# Raw data:
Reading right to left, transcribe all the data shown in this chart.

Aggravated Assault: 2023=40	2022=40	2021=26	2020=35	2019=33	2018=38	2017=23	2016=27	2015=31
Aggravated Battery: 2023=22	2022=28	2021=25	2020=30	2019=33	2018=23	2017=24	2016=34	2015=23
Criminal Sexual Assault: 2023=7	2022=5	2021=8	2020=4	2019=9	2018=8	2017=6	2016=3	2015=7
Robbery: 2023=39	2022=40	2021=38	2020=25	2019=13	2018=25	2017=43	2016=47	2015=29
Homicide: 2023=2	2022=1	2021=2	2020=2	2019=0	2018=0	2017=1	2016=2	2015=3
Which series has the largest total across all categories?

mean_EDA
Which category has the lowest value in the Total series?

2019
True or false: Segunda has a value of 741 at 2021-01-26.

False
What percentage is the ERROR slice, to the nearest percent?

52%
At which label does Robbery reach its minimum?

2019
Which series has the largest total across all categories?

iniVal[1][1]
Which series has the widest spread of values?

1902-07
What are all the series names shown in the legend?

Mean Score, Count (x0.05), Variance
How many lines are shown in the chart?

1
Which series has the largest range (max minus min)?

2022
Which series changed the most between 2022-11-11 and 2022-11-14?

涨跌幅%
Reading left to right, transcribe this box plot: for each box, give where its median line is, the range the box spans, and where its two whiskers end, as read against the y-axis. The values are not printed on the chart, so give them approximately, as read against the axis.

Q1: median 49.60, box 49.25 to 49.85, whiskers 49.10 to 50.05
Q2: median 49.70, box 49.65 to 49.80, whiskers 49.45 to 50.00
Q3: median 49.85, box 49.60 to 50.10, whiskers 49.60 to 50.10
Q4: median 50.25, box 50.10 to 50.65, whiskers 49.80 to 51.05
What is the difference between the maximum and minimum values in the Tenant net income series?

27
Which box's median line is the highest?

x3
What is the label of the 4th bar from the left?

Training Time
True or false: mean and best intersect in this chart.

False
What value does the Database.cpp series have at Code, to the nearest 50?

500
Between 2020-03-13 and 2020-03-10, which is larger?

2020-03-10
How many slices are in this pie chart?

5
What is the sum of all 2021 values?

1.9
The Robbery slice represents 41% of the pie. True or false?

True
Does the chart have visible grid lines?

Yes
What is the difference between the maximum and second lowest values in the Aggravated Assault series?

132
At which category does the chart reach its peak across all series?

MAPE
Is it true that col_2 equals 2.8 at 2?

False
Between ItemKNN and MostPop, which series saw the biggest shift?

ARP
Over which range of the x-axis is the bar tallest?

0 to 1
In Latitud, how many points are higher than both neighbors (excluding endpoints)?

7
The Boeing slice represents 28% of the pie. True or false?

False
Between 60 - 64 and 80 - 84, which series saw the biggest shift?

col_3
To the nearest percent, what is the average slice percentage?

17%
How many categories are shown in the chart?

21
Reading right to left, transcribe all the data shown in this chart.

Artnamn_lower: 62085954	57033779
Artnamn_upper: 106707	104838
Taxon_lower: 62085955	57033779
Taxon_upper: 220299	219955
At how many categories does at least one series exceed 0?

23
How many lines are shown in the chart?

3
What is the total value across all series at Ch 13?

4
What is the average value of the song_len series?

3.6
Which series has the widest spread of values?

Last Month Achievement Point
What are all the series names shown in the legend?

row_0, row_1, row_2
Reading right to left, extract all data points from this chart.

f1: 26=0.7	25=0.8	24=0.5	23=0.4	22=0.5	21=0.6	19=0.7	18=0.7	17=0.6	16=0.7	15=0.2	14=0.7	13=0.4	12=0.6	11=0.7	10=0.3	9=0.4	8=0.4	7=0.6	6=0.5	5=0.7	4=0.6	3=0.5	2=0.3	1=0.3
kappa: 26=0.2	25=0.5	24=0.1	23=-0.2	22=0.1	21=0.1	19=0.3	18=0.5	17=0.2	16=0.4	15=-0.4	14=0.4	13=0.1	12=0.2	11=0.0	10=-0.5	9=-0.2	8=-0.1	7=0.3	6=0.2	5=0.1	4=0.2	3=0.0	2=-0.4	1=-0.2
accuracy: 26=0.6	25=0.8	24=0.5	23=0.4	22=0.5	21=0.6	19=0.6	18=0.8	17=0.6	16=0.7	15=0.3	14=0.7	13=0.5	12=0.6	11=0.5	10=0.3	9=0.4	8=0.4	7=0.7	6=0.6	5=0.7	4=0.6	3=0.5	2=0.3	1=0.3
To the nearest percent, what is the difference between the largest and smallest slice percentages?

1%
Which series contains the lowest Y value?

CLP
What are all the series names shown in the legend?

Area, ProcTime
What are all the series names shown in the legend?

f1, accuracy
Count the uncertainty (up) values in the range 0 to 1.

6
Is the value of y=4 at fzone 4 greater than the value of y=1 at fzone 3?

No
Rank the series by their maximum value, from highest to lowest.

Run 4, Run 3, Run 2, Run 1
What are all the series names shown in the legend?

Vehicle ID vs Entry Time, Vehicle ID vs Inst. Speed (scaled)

# Work to complete:
Set out every line of the records above as a numbered list, leaving out the blank lines.

# Answer space:
1. Reading right to left, transcribe all the data shown in this chart.
2. Aggravated Assault: 2023=40	2022=40	2021=26	2020=35	2019=33	2018=38	2017=23	2016=27	2015=31
3. Aggravated Battery: 2023=22	2022=28	2021=25	2020=30	2019=33	2018=23	2017=24	2016=34	2015=23
4. Criminal Sexual Assault: 2023=7	2022=5	2021=8	2020=4	2019=9	2018=8	2017=6	2016=3	2015=7
5. Robbery: 2023=39	2022=40	2021=38	2020=25	2019=13	2018=25	2017=43	2016=47	2015=29
6. Homicide: 2023=2	2022=1	2021=2	2020=2	2019=0	2018=0	2017=1	2016=2	2015=3
7. Which series has the largest total across all categories?
8. mean_EDA
9. Which category has the lowest value in the Total series?
10. 2019
11. True or false: Segunda has a value of 741 at 2021-01-26.
12. False
13. What percentage is the ERROR slice, to the nearest percent?
14. 52%
15. At which label does Robbery reach its minimum?
16. 2019
17. Which series has the largest total across all categories?
18. iniVal[1][1]
19. Which series has the widest spread of values?
20. 1902-07
21. What are all the series names shown in the legend?
22. Mean Score, Count (x0.05), Variance
23. How many lines are shown in the chart?
24. 1
25. Which series has the largest range (max minus min)?
26. 2022
27. Which series changed the most between 2022-11-11 and 2022-11-14?
28. 涨跌幅%
29. Reading left to right, transcribe this box plot: for each box, give where its median line is, the range the box spans, and where its two whiskers end, as read against the y-axis. The values are not printed on the chart, so give them approximately, as read against the axis.
30. Q1: median 49.60, box 49.25 to 49.85, whiskers 49.10 to 50.05
31. Q2: median 49.70, box 49.65 to 49.80, whiskers 49.45 to 50.00
32. Q3: median 49.85, box 49.60 to 50.10, whiskers 49.60 to 50.10
33. Q4: median 50.25, box 50.10 to 50.65, whiskers 49.80 to 51.05
34. What is the difference between the maximum and minimum values in the Tenant net income series?
35. 27
36. Which box's median line is the highest?
37. x3
38. What is the label of the 4th bar from the left?
39. Training Time
40. True or false: mean and best intersect in this chart.
41. False
42. What value does the Database.cpp series have at Code, to the nearest 50?
43. 500
44. Between 2020-03-13 and 2020-03-10, which is larger?
45. 2020-03-10
46. How many slices are in this pie chart?
47. 5
48. What is the sum of all 2021 values?
49. 1.9
50. The Robbery slice represents 41% of the pie. True or false?
51. True
52. Does the chart have visible grid lines?
53. Yes
54. What is the difference between the maximum and second lowest values in the Aggravated Assault series?
55. 132
56. At which category does the chart reach its peak across all series?
57. MAPE
58. Is it true that col_2 equals 2.8 at 2?
59. False
60. Between ItemKNN and MostPop, which series saw the biggest shift?
61. ARP
62. Over which range of the x-axis is the bar tallest?
63. 0 to 1
64. In Latitud, how many points are higher than both neighbors (excluding endpoints)?
65. 7
66. The Boeing slice represents 28% of the pie. True or false?
67. False
68. Between 60 - 64 and 80 - 84, which series saw the biggest shift?
69. col_3
70. To the nearest percent, what is the average slice percentage?
71. 17%
72. How many categories are shown in the chart?
73. 21
74. Reading right to left, transcribe all the data shown in this chart.
75. Artnamn_lower: 62085954	57033779
76. Artnamn_upper: 106707	104838
77. Taxon_lower: 62085955	57033779
78. Taxon_upper: 220299	219955
79. At how many categories does at least one series exceed 0?
80. 23
81. How many lines are shown in the chart?
82. 3
83. What is the total value across all series at Ch 13?
84. 4
85. What is the average value of the song_len series?
86. 3.6
87. Which series has the widest spread of values?
88. Last Month Achievement Point
89. What are all the series names shown in the legend?
90. row_0, row_1, row_2
91. Reading right to left, extract all data points from this chart.
92. f1: 26=0.7	25=0.8	24=0.5	23=0.4	22=0.5	21=0.6	19=0.7	18=0.7	17=0.6	16=0.7	15=0.2	14=0.7	13=0.4	12=0.6	11=0.7	10=0.3	9=0.4	8=0.4	7=0.6	6=0.5	5=0.7	4=0.6	3=0.5	2=0.3	1=0.3
93. kappa: 26=0.2	25=0.5	24=0.1	23=-0.2	22=0.1	21=0.1	19=0.3	18=0.5	17=0.2	16=0.4	15=-0.4	14=0.4	13=0.1	12=0.2	11=0.0	10=-0.5	9=-0.2	8=-0.1	7=0.3	6=0.2	5=0.1	4=0.2	3=0.0	2=-0.4	1=-0.2
94. accuracy: 26=0.6	25=0.8	24=0.5	23=0.4	22=0.5	21=0.6	19=0.6	18=0.8	17=0.6	16=0.7	15=0.3	14=0.7	13=0.5	12=0.6	11=0.5	10=0.3	9=0.4	8=0.4	7=0.7	6=0.6	5=0.7	4=0.6	3=0.5	2=0.3	1=0.3
95. To the nearest percent, what is the difference between the largest and smallest slice percentages?
96. 1%
97. Which series contains the lowest Y value?
98. CLP
99. What are all the series names shown in the legend?
100. Area, ProcTime
101. What are all the series names shown in the legend?
102. f1, accuracy
103. Count the uncertainty (up) values in the range 0 to 1.
104. 6
105. Is the value of y=4 at fzone 4 greater than the value of y=1 at fzone 3?
106. No
107. Rank the series by their maximum value, from highest to lowest.
108. Run 4, Run 3, Run 2, Run 1
109. What are all the series names shown in the legend?
110. Vehicle ID vs Entry Time, Vehicle ID vs Inst. Speed (scaled)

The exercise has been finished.